Please copy, exactly as they appear below, the lines from the one containing "Rendered at 1241 by 1754 pixels." through the one containing "Document page, 1241x1754 pixels.".

__EXERCISE MATERIALS__:

---

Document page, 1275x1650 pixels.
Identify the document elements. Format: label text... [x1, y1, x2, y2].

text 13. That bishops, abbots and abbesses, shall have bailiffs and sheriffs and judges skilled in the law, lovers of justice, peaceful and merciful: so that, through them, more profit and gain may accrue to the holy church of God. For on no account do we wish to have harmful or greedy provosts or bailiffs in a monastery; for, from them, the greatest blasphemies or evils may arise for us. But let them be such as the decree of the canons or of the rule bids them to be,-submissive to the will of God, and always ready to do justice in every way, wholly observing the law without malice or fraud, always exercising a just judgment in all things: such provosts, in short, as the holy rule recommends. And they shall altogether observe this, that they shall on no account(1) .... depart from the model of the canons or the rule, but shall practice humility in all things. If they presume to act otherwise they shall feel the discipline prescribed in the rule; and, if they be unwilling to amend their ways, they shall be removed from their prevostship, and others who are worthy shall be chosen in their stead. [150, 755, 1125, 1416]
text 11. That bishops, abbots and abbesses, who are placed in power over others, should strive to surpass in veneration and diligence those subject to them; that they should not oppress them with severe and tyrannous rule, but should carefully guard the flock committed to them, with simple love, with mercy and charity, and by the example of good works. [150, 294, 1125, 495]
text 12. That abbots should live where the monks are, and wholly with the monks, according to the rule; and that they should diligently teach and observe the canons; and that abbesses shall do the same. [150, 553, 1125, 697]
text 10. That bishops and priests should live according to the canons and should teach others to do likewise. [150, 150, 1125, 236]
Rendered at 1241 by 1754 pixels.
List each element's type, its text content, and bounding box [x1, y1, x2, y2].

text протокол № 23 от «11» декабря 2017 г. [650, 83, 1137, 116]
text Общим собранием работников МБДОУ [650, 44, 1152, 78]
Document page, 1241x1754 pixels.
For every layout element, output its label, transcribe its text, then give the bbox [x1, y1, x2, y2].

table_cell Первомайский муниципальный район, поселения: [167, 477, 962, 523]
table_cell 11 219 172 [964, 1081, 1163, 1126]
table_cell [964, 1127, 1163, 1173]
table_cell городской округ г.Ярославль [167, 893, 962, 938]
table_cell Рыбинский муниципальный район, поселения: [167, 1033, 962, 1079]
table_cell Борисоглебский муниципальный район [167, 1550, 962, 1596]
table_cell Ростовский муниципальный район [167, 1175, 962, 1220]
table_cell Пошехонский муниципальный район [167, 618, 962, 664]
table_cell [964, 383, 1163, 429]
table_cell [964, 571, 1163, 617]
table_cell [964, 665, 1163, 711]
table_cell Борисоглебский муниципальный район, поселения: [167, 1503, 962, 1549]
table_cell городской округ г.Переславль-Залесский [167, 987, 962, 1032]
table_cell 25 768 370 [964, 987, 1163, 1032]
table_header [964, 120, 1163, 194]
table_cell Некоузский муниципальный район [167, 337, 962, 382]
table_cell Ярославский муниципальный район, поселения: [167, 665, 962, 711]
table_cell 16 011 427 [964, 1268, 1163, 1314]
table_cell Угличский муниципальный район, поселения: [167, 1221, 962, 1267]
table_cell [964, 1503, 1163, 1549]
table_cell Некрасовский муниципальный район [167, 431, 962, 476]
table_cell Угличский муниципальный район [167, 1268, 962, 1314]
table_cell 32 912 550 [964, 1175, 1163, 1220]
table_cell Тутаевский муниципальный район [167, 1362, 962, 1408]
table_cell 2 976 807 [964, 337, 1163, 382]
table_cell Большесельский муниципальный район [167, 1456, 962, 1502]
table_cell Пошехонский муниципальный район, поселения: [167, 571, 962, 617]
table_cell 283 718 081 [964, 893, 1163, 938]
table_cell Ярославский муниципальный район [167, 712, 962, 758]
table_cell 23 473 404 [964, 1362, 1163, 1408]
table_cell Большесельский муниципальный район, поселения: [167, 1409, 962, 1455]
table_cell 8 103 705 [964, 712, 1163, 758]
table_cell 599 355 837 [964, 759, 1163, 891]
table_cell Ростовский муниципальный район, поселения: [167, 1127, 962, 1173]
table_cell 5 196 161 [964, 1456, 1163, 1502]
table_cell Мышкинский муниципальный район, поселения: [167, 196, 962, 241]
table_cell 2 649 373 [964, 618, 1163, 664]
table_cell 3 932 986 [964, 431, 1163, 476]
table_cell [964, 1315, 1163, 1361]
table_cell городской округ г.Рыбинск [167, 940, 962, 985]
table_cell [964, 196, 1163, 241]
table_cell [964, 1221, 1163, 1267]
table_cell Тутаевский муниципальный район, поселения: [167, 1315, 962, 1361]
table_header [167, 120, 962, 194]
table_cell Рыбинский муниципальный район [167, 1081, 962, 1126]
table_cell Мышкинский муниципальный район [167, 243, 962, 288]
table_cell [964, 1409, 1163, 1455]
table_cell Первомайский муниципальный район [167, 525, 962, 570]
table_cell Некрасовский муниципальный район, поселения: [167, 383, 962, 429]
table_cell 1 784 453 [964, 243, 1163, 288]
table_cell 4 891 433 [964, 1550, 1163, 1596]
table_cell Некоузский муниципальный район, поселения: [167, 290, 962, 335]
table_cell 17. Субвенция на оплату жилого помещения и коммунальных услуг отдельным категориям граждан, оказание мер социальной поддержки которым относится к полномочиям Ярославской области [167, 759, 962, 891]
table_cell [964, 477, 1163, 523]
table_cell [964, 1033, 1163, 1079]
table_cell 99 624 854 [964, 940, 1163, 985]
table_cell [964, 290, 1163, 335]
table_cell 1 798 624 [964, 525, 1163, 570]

---

__REPLY__:
Rendered at 1241 by 1754 pixels.
List each element's type, its text content, and bounding box [x1, y1, x2, y2].

text протокол № 23 от «11» декабря 2017 г. [650, 83, 1137, 116]
text Общим собранием работников МБДОУ [650, 44, 1152, 78]
Document page, 1241x1754 pixels.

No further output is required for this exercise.